Ukraine has received a debt repayment grace period from the Group of Creditors of Ukraine that will help prevent the financial implosion of the beleaguered country.
The group, which includes Canada, France, Germany, Japan, United Kingdom, and the United States of America, has announced the extension of debt repayment from August 1st to the end of 2023, with a possible extension for an additional year.
“In this context, today’s request from Ukraine—for a concerted suspension of debt service due to bondholders and for an extension of payment maturities—is welcomed,” the creditors said in a collective statement.
They “also strongly urged bondholders and warrant holders to consent to Ukraine’s requests.”

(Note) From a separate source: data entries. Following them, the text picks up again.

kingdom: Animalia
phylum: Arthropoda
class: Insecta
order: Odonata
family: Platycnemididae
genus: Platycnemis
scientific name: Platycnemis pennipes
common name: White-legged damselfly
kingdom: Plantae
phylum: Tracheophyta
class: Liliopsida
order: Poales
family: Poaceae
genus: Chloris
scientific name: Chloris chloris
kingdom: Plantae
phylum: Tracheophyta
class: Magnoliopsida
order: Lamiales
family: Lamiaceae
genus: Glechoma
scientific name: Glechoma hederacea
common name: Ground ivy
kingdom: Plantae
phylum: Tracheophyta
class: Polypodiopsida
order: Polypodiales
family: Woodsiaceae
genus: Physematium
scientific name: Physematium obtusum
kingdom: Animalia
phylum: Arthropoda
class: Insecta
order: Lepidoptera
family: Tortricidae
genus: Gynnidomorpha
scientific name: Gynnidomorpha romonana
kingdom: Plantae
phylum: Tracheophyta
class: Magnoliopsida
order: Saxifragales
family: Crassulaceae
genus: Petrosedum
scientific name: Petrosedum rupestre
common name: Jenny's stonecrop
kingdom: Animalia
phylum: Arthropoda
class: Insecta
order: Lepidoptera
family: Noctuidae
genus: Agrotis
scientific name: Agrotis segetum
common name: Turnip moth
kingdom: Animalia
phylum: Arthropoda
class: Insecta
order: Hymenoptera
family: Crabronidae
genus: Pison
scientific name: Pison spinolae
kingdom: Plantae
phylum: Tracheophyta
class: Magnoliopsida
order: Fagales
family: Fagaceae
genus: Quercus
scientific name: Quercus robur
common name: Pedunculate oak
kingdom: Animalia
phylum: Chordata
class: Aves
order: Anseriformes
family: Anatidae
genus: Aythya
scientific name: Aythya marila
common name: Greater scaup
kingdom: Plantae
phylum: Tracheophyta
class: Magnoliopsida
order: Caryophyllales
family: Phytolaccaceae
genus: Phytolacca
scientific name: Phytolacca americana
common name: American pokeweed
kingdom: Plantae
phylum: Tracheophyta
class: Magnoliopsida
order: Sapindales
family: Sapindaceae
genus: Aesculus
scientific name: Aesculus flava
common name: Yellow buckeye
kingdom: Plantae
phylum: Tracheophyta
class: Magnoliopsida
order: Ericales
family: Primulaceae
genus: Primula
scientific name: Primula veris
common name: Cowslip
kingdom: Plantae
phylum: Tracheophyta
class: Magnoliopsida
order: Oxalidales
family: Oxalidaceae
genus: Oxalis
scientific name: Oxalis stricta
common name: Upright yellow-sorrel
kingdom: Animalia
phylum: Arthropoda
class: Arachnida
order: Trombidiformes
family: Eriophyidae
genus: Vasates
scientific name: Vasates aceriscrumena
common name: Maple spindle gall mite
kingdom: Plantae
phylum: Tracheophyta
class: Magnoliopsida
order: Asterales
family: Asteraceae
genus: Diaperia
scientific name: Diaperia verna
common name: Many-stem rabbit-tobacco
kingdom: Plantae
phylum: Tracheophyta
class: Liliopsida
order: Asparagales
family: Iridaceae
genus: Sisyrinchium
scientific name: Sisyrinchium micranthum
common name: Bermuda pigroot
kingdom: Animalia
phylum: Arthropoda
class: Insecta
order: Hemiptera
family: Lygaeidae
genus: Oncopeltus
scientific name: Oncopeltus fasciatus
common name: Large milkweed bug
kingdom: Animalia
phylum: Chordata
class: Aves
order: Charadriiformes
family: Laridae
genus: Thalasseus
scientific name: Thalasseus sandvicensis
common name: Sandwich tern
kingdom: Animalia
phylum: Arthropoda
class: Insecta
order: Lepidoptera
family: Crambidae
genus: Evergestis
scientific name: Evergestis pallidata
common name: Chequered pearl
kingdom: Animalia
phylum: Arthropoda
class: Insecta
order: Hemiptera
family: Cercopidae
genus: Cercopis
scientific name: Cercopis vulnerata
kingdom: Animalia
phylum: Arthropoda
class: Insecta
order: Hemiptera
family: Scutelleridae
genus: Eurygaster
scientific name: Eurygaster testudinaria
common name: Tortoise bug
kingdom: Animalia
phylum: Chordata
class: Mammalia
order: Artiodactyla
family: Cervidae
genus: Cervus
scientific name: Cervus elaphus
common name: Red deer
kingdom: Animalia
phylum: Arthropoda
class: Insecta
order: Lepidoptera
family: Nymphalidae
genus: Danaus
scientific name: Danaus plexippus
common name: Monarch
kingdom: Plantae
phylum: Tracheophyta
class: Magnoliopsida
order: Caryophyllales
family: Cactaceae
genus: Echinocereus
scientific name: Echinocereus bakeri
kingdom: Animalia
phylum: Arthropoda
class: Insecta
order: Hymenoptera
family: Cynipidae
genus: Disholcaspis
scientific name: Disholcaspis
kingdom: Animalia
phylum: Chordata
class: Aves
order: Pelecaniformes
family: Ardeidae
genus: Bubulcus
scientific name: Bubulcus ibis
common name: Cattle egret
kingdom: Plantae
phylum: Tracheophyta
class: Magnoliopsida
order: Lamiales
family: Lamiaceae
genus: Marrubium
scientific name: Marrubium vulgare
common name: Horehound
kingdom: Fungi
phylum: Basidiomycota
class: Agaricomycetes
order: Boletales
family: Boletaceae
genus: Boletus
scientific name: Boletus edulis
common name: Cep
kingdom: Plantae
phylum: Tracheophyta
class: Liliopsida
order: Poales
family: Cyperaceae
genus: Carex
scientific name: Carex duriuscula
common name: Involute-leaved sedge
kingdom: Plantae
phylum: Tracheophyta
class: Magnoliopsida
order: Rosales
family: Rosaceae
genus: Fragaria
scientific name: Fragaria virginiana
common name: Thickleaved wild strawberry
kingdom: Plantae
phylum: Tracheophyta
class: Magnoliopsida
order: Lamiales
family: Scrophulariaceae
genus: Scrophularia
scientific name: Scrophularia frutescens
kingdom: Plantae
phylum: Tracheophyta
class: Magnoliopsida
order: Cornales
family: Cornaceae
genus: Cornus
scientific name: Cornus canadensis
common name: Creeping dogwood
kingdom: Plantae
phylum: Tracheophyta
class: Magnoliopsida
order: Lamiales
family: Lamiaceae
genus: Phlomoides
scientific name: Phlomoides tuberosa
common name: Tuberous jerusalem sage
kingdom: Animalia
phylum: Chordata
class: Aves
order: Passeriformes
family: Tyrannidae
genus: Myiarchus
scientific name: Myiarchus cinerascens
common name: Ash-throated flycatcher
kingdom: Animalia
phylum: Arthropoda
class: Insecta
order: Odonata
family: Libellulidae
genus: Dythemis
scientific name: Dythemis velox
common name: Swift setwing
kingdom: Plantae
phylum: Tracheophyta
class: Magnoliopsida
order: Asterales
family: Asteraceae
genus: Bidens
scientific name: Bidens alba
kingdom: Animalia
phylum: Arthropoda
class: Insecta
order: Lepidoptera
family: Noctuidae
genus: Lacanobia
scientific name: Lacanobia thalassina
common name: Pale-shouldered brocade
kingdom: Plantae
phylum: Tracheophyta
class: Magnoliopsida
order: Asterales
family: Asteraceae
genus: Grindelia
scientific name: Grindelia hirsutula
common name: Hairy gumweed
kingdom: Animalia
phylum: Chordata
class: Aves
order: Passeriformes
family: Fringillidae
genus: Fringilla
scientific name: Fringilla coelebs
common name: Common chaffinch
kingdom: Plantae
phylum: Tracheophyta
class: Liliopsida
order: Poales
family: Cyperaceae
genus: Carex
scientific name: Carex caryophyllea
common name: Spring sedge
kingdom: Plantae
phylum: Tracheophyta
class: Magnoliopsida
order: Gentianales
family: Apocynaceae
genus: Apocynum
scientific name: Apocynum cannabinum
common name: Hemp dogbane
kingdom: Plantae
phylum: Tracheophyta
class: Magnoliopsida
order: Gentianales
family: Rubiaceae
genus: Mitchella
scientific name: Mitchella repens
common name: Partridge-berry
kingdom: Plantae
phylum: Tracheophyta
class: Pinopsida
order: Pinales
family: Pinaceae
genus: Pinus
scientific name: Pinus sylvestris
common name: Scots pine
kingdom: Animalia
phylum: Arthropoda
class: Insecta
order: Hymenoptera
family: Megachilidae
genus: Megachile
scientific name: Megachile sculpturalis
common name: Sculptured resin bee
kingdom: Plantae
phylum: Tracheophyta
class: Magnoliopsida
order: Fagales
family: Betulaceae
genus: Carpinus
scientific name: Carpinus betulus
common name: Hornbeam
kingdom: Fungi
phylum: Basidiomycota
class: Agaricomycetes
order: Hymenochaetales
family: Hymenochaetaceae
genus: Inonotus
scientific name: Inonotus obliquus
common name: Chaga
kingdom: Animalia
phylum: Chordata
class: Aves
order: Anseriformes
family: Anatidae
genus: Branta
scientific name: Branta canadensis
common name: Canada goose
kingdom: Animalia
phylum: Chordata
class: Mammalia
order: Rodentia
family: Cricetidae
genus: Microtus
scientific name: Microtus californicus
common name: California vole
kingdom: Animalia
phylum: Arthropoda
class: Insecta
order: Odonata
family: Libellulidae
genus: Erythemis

According to the Ukrainian government, it has “received explicit indications of support for the proposals with respect to both its Eurobonds as well as GDP-linked securities” from “Amia Capital, BlackRock, Fidelity International (FIL) and Gemsstock, among others.”
The debt relief comes as Ukraine is facing $1.2 billion of debt payments due at the beginning of September, according to Reuters, and a serious shortfall in cash flow—due to the Russian invasion that started at the end of February.
“The disruption to fiscal cash flows and increased demands on government resources caused by the war has created unprecedented liquidity pressures and debt servicing difficulties,” the finance ministry said.
Ukraine currently suffers a $5 billion-a-month fiscal shortfall, according to the government.
Reuters reports that under the Ukrainian proposal all its bond interest payments would be deferred, but to avoid what would be classed as a ‘hard default’ it also offered to pay lenders additional interest payments once payments resumed.
“We are truly grateful to Ukraine’s international partners within G7 countries and the Paris Club for this debt suspension. This provides great support for Ukraine’s state finances during the most challenging time of our history,” Sergei Marchenko, Minister of Finance of Ukraine said in a government statement. “The announced debt suspension from the official sector will allow Ukraine to channel scarce resources toward the most urgent war-related priorities, including military, social, and humanitarian needs.”
Ukraine has received $38 billion in international financial support from the International Monetary Fund, World Bank, and Western governments since the outbreak of war, but 80% of it has been in the form of loans instead of direct aid, according to Reuters.